Information supplied:
══════════════════════════════

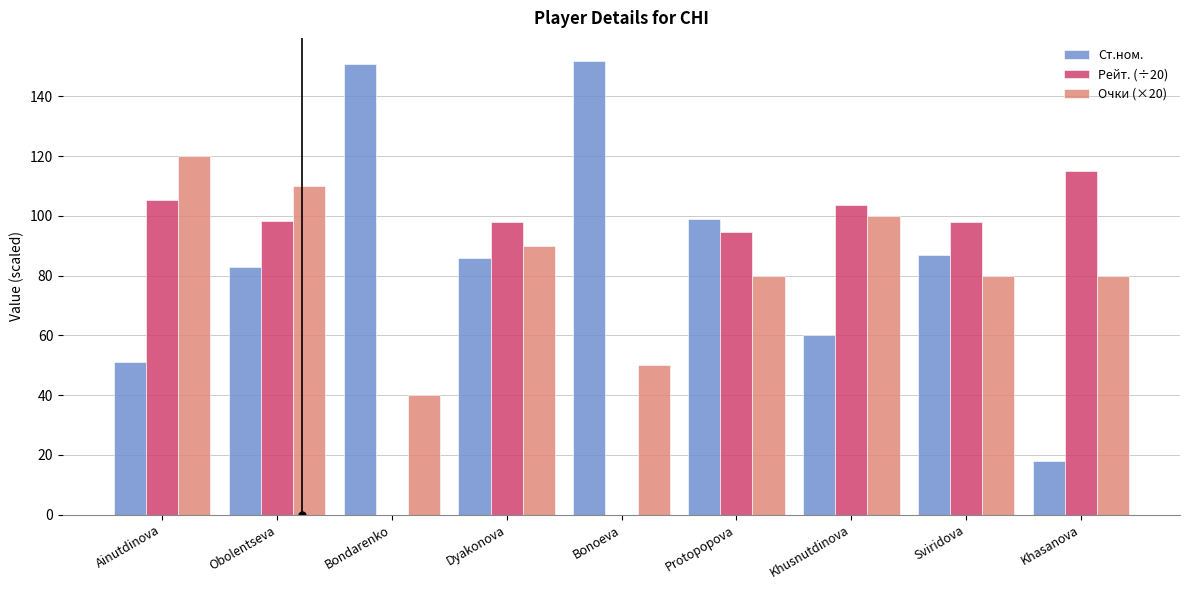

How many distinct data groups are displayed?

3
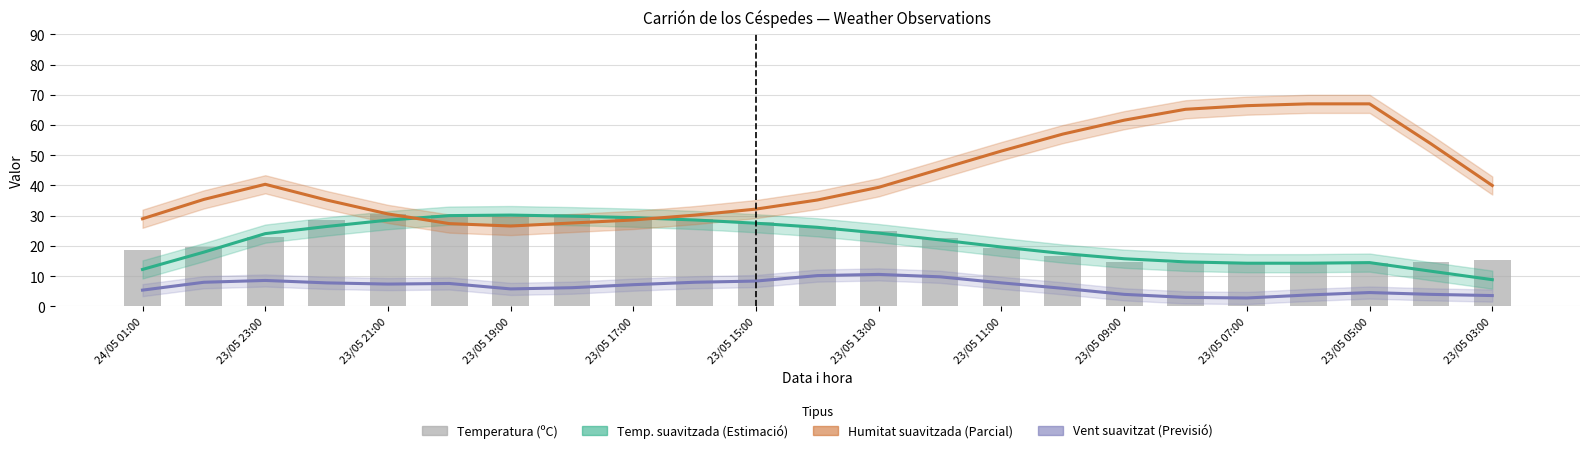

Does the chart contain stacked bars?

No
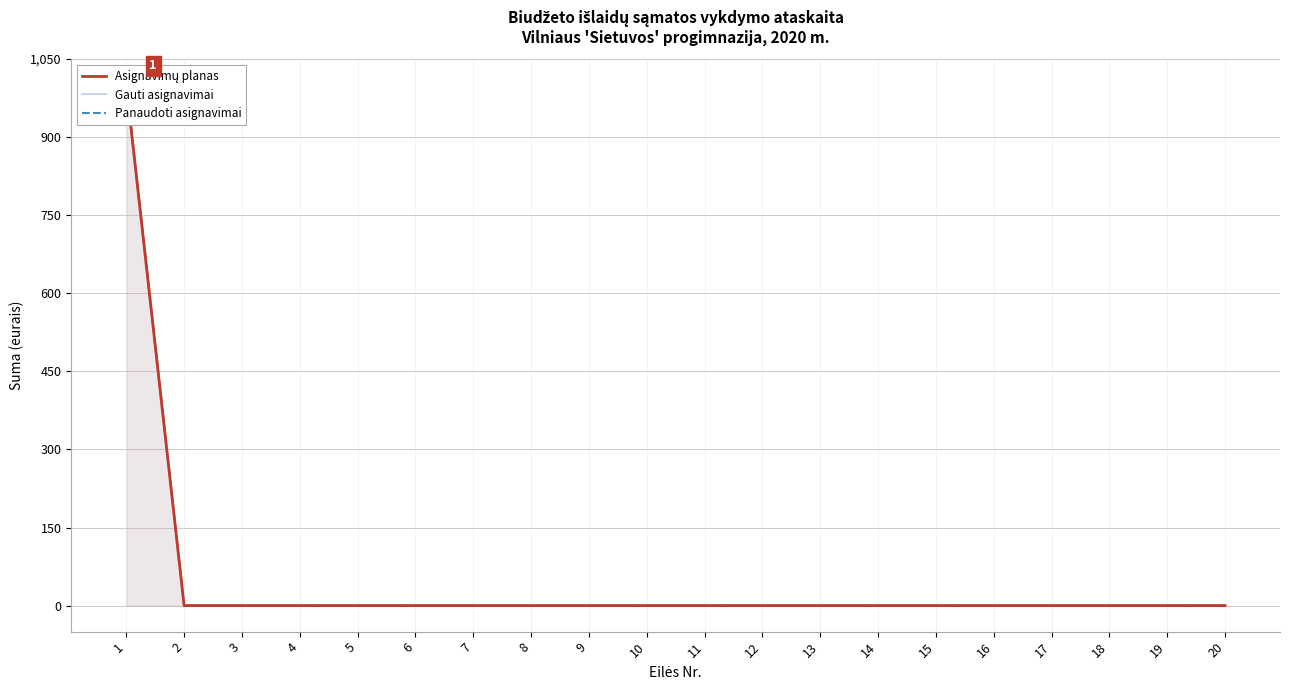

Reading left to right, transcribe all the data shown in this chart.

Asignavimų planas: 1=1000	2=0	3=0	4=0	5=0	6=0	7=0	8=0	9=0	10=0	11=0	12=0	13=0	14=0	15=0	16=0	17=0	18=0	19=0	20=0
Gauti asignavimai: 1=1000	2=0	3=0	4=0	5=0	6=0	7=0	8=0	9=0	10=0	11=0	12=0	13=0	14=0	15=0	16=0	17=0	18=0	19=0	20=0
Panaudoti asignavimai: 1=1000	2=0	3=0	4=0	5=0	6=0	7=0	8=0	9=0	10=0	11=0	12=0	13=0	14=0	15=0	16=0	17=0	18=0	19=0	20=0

══════════════════════════════

Activity: Return all of the material above word for word, but leave out the pictures.

Written solution:
How many distinct data groups are displayed?

3

Does the chart contain stacked bars?

No

Reading left to right, transcribe all the data shown in this chart.

Asignavimų planas: 1=1000	2=0	3=0	4=0	5=0	6=0	7=0	8=0	9=0	10=0	11=0	12=0	13=0	14=0	15=0	16=0	17=0	18=0	19=0	20=0
Gauti asignavimai: 1=1000	2=0	3=0	4=0	5=0	6=0	7=0	8=0	9=0	10=0	11=0	12=0	13=0	14=0	15=0	16=0	17=0	18=0	19=0	20=0
Panaudoti asignavimai: 1=1000	2=0	3=0	4=0	5=0	6=0	7=0	8=0	9=0	10=0	11=0	12=0	13=0	14=0	15=0	16=0	17=0	18=0	19=0	20=0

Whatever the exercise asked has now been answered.